> [Job item] Echo back every line of all the records below verbatim, keeping each character unchanged.

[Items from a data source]
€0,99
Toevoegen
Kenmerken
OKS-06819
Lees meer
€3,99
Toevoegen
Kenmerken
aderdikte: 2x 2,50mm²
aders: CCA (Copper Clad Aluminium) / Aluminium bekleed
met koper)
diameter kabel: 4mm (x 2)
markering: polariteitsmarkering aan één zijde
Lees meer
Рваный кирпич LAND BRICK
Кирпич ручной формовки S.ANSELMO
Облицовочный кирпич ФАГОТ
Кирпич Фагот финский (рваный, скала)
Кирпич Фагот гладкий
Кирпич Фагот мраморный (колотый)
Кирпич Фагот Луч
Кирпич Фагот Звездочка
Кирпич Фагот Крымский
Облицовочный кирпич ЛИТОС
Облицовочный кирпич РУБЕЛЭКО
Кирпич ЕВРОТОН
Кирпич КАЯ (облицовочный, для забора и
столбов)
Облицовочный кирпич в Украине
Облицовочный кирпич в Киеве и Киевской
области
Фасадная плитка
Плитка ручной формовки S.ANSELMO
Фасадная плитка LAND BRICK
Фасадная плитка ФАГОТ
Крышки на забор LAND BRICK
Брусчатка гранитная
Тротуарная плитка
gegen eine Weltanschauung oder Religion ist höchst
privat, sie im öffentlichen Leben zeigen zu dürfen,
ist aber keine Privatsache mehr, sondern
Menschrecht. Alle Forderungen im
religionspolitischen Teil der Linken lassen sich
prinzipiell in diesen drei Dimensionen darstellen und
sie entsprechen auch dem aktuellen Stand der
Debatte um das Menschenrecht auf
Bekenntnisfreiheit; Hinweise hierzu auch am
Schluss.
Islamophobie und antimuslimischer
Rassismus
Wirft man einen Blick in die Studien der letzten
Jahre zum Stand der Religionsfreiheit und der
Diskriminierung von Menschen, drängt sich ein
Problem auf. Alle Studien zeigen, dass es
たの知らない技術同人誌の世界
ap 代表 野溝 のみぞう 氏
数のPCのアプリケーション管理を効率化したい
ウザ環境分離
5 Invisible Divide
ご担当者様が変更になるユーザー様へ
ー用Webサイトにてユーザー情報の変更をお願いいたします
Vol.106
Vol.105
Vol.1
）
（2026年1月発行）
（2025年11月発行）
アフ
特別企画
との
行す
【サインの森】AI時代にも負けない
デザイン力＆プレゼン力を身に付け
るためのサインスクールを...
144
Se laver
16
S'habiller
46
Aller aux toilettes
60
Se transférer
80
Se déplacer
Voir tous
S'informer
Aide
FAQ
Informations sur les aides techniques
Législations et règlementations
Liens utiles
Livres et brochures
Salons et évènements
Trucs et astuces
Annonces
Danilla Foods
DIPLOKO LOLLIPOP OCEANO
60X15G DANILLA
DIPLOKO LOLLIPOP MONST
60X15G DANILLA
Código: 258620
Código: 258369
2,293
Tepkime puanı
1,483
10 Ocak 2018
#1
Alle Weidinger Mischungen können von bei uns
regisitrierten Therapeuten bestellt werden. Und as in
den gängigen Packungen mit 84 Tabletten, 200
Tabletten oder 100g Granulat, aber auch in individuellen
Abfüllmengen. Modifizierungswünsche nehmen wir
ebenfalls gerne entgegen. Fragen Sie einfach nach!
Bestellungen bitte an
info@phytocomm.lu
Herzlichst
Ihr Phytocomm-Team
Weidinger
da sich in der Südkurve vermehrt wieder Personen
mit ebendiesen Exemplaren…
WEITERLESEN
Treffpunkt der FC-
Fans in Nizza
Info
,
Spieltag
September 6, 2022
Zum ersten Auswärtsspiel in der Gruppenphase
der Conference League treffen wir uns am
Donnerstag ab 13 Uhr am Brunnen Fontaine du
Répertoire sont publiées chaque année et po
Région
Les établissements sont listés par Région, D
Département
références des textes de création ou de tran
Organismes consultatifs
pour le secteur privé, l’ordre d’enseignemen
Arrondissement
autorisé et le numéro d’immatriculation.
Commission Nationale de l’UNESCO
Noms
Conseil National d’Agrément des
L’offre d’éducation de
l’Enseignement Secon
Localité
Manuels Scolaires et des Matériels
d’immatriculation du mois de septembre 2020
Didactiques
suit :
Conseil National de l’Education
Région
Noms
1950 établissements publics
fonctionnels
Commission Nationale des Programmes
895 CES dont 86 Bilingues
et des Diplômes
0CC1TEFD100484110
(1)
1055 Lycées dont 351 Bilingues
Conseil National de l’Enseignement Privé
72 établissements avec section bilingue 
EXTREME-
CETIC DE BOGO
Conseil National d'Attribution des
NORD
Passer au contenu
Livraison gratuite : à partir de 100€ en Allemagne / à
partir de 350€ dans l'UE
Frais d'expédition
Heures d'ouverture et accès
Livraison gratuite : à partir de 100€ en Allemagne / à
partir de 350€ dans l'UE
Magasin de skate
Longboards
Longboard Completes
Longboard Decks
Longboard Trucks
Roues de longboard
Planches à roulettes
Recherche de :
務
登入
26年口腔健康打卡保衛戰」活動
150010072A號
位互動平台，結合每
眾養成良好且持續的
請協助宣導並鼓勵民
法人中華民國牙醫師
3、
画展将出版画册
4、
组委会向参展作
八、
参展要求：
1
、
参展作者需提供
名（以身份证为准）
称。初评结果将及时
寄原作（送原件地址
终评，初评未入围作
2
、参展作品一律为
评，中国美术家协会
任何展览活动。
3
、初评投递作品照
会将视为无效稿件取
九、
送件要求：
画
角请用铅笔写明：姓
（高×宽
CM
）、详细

> [Output]
€0,99
Toevoegen
Kenmerken
OKS-06819
Lees meer
€3,99
Toevoegen
Kenmerken
aderdikte: 2x 2,50mm²
aders: CCA (Copper Clad Aluminium) / Aluminium bekleed
met koper)
diameter kabel: 4mm (x 2)
markering: polariteitsmarkering aan één zijde
Lees meer
Рваный кирпич LAND BRICK
Кирпич ручной формовки S.ANSELMO
Облицовочный кирпич ФАГОТ
Кирпич Фагот финский (рваный, скала)
Кирпич Фагот гладкий
Кирпич Фагот мраморный (колотый)
Кирпич Фагот Луч
Кирпич Фагот Звездочка
Кирпич Фагот Крымский
Облицовочный кирпич ЛИТОС
Облицовочный кирпич РУБЕЛЭКО
Кирпич ЕВРОТОН
Кирпич КАЯ (облицовочный, для забора и
столбов)
Облицовочный кирпич в Украине
Облицовочный кирпич в Киеве и Киевской
области
Фасадная плитка
Плитка ручной формовки S.ANSELMO
Фасадная плитка LAND BRICK
Фасадная плитка ФАГОТ
Крышки на забор LAND BRICK
Брусчатка гранитная
Тротуарная плитка
gegen eine Weltanschauung oder Religion ist höchst
privat, sie im öffentlichen Leben zeigen zu dürfen,
ist aber keine Privatsache mehr, sondern
Menschrecht. Alle Forderungen im
religionspolitischen Teil der Linken lassen sich
prinzipiell in diesen drei Dimensionen darstellen und
sie entsprechen auch dem aktuellen Stand der
Debatte um das Menschenrecht auf
Bekenntnisfreiheit; Hinweise hierzu auch am
Schluss.
Islamophobie und antimuslimischer
Rassismus
Wirft man einen Blick in die Studien der letzten
Jahre zum Stand der Religionsfreiheit und der
Diskriminierung von Menschen, drängt sich ein
Problem auf. Alle Studien zeigen, dass es
たの知らない技術同人誌の世界
ap 代表 野溝 のみぞう 氏
数のPCのアプリケーション管理を効率化したい
ウザ環境分離
5 Invisible Divide
ご担当者様が変更になるユーザー様へ
ー用Webサイトにてユーザー情報の変更をお願いいたします
Vol.106
Vol.105
Vol.1
）
（2026年1月発行）
（2025年11月発行）
アフ
特別企画
との
行す
【サインの森】AI時代にも負けない
デザイン力＆プレゼン力を身に付け
るためのサインスクールを...
144
Se laver
16
S'habiller
46
Aller aux toilettes
60
Se transférer
80
Se déplacer
Voir tous
S'informer
Aide
FAQ
Informations sur les aides techniques
Législations et règlementations
Liens utiles
Livres et brochures
Salons et évènements
Trucs et astuces
Annonces
Danilla Foods
DIPLOKO LOLLIPOP OCEANO
60X15G DANILLA
DIPLOKO LOLLIPOP MONST
60X15G DANILLA
Código: 258620
Código: 258369
2,293
Tepkime puanı
1,483
10 Ocak 2018
#1
Alle Weidinger Mischungen können von bei uns
regisitrierten Therapeuten bestellt werden. Und as in
den gängigen Packungen mit 84 Tabletten, 200
Tabletten oder 100g Granulat, aber auch in individuellen
Abfüllmengen. Modifizierungswünsche nehmen wir
ebenfalls gerne entgegen. Fragen Sie einfach nach!
Bestellungen bitte an
info@phytocomm.lu
Herzlichst
Ihr Phytocomm-Team
Weidinger
da sich in der Südkurve vermehrt wieder Personen
mit ebendiesen Exemplaren…
WEITERLESEN
Treffpunkt der FC-
Fans in Nizza
Info
,
Spieltag
September 6, 2022
Zum ersten Auswärtsspiel in der Gruppenphase
der Conference League treffen wir uns am
Donnerstag ab 13 Uhr am Brunnen Fontaine du
Répertoire sont publiées chaque année et po
Région
Les établissements sont listés par Région, D
Département
références des textes de création ou de tran
Organismes consultatifs
pour le secteur privé, l’ordre d’enseignemen
Arrondissement
autorisé et le numéro d’immatriculation.
Commission Nationale de l’UNESCO
Noms
Conseil National d’Agrément des
L’offre d’éducation de
l’Enseignement Secon
Localité
Manuels Scolaires et des Matériels
d’immatriculation du mois de septembre 2020
Didactiques
suit :
Conseil National de l’Education
Région
Noms
1950 établissements publics
fonctionnels
Commission Nationale des Programmes
895 CES dont 86 Bilingues
et des Diplômes
0CC1TEFD100484110
(1)
1055 Lycées dont 351 Bilingues
Conseil National de l’Enseignement Privé
72 établissements avec section bilingue 
EXTREME-
CETIC DE BOGO
Conseil National d'Attribution des
NORD
Passer au contenu
Livraison gratuite : à partir de 100€ en Allemagne / à
partir de 350€ dans l'UE
Frais d'expédition
Heures d'ouverture et accès
Livraison gratuite : à partir de 100€ en Allemagne / à
partir de 350€ dans l'UE
Magasin de skate
Longboards
Longboard Completes
Longboard Decks
Longboard Trucks
Roues de longboard
Planches à roulettes
Recherche de :
務
登入
26年口腔健康打卡保衛戰」活動
150010072A號
位互動平台，結合每
眾養成良好且持續的
請協助宣導並鼓勵民
法人中華民國牙醫師
3、
画展将出版画册
4、
组委会向参展作
八、
参展要求：
1
、
参展作者需提供
名（以身份证为准）
称。初评结果将及时
寄原作（送原件地址
终评，初评未入围作
2
、参展作品一律为
评，中国美术家协会
任何展览活动。
3
、初评投递作品照
会将视为无效稿件取
九、
送件要求：
画
角请用铅笔写明：姓
（高×宽
CM
）、详细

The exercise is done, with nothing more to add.